_TASK STATEMENT_.
According to the grmtools quickstart guide, what is the name of the lex-style lexer that grmtools includes?

_EXTRACT TO READ_.
Quickstart Guide

Most users will probably be interested in the compile-time Yacc feature of grmtools, which allows traditional .y files to be used mostly unchanged in Rust. This page is a short guide to get you up and running with this feature as quickly as possible.

grmtools includes both a Yacc-style LR parser (lrpar) and a lex-style lexer (lrlex). The lexer breaks input up into individual lexemes and the parser checks to see if the lexemes conform to a grammar. As the parser executes, it can either create a generic parse tree, or execute user-specified Rust code.

A calculator evaluator

Let's assume we want to create a simple calculator which can evaluate expressions such as 2 + 3 * 4. Assuming a fresh Rust project, we first create a Cargo.toml file with the following dependencies:

[package]
name = "calc"
version = "0.0.1"
authors = ["<authors>"]
edition = "2021"

_DATA SECTION_.
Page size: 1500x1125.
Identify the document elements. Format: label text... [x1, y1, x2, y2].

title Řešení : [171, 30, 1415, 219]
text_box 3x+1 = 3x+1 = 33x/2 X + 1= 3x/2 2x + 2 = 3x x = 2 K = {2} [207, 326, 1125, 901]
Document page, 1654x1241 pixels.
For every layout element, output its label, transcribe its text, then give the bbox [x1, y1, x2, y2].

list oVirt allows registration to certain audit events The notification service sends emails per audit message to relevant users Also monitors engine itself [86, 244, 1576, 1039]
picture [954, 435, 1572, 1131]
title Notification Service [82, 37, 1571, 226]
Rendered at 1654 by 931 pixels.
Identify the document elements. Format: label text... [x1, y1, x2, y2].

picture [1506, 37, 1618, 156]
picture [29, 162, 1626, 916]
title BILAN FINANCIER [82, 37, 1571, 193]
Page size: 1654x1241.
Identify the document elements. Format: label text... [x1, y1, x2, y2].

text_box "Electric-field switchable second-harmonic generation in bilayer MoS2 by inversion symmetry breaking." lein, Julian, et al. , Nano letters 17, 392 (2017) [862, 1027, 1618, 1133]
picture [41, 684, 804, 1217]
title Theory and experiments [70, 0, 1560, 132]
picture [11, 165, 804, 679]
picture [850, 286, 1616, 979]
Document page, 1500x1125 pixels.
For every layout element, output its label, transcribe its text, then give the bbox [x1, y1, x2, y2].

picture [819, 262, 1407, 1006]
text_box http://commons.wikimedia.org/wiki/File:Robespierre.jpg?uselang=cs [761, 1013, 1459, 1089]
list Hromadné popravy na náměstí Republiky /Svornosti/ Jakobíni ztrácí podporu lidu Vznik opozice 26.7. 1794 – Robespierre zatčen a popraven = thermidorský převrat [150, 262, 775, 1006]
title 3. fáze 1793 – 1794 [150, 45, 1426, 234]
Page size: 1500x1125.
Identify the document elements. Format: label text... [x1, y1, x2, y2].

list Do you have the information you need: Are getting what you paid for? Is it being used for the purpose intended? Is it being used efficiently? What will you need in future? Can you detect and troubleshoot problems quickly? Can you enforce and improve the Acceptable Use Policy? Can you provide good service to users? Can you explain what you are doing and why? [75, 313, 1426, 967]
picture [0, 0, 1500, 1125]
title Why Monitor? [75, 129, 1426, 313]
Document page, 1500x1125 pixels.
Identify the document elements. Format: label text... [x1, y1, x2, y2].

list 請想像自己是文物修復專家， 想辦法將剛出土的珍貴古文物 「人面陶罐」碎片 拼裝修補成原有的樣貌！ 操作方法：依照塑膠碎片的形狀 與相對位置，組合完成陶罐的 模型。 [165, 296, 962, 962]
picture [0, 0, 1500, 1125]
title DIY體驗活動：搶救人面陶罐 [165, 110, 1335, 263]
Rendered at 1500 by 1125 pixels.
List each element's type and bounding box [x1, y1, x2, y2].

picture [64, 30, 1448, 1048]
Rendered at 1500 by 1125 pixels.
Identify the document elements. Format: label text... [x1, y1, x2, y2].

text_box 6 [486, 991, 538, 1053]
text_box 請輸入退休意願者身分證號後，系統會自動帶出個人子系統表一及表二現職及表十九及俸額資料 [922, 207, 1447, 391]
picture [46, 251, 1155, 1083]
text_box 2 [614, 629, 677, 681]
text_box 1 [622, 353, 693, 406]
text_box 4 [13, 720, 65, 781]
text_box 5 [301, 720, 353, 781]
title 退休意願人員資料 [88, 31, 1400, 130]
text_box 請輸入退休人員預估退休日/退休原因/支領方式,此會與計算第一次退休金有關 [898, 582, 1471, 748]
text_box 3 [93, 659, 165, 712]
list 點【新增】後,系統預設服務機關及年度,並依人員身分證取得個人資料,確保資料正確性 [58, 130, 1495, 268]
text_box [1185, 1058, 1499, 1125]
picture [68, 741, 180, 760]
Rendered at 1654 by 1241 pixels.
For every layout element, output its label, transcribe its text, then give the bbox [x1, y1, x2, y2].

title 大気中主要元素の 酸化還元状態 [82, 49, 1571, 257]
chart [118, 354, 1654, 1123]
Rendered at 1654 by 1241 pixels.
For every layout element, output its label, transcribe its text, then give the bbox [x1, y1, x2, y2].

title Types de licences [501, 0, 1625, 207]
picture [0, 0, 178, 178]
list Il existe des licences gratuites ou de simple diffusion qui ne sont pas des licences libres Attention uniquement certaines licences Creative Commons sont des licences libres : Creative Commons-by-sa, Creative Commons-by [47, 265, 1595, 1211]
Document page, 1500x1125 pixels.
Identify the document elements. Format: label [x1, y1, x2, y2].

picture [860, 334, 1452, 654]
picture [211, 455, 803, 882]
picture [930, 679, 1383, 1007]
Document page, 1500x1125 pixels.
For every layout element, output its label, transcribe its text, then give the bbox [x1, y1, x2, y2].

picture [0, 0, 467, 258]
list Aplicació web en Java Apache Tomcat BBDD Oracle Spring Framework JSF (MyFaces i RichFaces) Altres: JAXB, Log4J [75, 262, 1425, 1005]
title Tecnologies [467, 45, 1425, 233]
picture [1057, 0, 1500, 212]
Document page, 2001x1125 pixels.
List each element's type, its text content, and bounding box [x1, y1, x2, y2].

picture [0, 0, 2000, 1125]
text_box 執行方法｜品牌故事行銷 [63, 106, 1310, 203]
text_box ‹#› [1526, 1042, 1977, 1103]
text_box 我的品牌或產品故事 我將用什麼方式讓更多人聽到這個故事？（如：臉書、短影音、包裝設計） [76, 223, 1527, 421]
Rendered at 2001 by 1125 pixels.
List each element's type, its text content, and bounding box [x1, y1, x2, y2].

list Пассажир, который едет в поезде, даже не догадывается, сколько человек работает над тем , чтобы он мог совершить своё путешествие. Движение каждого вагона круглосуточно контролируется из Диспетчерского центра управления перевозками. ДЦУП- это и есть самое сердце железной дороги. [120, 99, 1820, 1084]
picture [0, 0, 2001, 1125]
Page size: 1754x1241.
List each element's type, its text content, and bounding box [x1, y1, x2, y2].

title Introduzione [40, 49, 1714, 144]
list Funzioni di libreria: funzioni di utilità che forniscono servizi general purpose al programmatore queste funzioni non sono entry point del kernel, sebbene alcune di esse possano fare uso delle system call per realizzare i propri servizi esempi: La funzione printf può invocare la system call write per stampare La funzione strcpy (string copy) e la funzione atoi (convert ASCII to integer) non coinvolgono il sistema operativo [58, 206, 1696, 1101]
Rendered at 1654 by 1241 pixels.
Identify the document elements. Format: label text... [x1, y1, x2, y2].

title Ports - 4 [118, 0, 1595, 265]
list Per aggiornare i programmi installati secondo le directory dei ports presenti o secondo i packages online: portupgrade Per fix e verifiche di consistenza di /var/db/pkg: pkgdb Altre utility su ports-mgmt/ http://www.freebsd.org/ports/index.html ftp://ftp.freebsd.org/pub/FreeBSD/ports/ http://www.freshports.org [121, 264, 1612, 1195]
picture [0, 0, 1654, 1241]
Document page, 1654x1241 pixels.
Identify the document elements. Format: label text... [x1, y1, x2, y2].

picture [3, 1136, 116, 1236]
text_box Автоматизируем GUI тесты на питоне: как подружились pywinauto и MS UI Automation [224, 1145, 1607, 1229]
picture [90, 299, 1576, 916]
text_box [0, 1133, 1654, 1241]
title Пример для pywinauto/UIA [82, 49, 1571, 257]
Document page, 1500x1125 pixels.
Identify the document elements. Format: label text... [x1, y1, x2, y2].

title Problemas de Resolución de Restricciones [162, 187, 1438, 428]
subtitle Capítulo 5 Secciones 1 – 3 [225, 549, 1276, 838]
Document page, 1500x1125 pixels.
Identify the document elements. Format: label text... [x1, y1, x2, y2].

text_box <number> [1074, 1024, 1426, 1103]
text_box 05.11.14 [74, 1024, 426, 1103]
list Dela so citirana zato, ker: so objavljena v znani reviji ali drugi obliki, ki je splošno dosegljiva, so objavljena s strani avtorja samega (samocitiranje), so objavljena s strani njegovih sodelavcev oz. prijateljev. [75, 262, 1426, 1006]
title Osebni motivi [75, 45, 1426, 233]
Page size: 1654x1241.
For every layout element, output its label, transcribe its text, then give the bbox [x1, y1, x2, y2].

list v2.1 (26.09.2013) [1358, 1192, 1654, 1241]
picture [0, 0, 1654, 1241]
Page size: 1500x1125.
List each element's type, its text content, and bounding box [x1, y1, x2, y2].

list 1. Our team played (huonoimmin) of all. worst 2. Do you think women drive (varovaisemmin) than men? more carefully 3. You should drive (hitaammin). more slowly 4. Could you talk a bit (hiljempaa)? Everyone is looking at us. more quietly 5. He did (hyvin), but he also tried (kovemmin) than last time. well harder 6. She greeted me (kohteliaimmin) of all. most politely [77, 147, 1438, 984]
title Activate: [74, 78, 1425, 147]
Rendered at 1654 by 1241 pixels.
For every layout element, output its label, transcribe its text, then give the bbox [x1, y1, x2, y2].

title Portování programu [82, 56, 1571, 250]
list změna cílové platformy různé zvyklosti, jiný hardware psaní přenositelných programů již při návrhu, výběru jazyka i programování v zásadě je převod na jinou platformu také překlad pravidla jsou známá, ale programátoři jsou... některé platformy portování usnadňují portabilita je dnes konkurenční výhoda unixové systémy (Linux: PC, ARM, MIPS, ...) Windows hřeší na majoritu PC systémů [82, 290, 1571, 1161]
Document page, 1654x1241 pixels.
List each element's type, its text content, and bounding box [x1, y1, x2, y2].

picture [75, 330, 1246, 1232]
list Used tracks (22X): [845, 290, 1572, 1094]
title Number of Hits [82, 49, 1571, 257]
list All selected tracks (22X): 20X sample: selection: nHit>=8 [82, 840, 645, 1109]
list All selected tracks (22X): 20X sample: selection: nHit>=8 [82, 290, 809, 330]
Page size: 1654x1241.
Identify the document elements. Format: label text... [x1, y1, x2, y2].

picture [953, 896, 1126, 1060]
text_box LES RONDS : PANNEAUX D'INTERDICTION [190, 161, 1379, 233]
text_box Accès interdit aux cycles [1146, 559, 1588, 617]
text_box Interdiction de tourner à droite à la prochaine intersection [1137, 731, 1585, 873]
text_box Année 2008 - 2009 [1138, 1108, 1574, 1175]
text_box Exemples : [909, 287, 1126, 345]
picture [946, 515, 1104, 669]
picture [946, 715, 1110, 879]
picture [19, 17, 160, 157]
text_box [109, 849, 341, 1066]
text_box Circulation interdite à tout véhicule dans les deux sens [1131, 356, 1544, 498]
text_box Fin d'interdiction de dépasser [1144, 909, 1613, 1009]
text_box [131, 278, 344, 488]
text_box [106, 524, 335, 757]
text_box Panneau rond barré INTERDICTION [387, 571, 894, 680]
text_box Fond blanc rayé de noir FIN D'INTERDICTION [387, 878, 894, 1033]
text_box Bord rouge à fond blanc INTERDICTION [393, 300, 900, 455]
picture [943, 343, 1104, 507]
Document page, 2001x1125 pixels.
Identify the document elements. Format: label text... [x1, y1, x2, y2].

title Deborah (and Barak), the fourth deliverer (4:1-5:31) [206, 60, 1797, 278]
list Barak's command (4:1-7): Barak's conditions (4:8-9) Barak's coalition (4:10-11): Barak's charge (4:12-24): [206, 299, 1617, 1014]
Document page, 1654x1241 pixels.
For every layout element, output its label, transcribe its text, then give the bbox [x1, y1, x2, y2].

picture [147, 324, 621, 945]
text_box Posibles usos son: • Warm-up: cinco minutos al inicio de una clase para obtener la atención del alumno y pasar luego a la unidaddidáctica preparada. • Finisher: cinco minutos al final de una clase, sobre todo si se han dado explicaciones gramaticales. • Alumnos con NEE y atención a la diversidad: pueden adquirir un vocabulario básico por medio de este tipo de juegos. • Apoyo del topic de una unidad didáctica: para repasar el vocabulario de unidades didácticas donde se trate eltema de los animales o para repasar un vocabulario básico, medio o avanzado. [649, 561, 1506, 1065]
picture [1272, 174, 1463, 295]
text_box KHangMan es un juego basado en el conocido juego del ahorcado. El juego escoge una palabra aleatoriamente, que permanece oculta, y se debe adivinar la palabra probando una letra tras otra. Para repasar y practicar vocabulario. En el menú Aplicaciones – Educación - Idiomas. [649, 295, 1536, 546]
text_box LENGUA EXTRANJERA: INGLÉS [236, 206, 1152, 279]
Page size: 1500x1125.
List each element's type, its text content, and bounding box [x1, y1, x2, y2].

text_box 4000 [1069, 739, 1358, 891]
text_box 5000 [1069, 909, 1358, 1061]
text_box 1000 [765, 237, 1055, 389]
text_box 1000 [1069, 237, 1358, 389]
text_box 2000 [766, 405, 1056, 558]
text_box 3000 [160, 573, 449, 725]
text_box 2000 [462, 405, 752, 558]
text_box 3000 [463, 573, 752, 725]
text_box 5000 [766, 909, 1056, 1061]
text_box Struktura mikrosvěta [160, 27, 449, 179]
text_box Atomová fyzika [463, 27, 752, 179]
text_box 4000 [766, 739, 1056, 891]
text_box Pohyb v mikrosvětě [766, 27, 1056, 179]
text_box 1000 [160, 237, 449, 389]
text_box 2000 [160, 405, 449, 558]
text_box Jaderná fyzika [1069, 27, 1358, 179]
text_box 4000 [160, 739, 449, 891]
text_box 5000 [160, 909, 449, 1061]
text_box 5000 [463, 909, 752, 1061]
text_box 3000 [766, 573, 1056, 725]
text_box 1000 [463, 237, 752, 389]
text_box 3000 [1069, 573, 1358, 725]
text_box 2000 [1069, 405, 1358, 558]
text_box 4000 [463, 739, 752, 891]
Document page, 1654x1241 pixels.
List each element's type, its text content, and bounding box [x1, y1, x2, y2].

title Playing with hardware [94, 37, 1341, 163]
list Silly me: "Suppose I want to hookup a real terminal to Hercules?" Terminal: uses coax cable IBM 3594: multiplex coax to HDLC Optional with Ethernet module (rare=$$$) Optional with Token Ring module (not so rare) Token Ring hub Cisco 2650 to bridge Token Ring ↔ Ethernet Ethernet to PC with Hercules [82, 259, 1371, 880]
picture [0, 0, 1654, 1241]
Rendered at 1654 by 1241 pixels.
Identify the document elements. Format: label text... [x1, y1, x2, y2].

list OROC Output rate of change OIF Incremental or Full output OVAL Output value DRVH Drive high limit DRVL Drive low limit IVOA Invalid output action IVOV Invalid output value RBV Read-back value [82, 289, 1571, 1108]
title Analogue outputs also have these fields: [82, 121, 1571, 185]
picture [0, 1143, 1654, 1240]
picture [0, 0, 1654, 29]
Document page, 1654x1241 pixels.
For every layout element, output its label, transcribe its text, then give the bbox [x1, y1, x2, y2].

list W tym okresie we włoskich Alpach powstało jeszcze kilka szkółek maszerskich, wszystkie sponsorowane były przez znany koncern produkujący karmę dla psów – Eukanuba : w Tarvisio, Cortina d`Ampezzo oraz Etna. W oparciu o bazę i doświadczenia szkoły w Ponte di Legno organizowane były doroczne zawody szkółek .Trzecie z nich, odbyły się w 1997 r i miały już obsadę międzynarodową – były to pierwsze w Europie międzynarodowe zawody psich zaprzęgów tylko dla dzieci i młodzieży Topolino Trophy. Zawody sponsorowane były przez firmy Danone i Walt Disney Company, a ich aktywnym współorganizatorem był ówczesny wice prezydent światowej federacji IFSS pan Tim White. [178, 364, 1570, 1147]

_THE RESPONSE_.
lrlex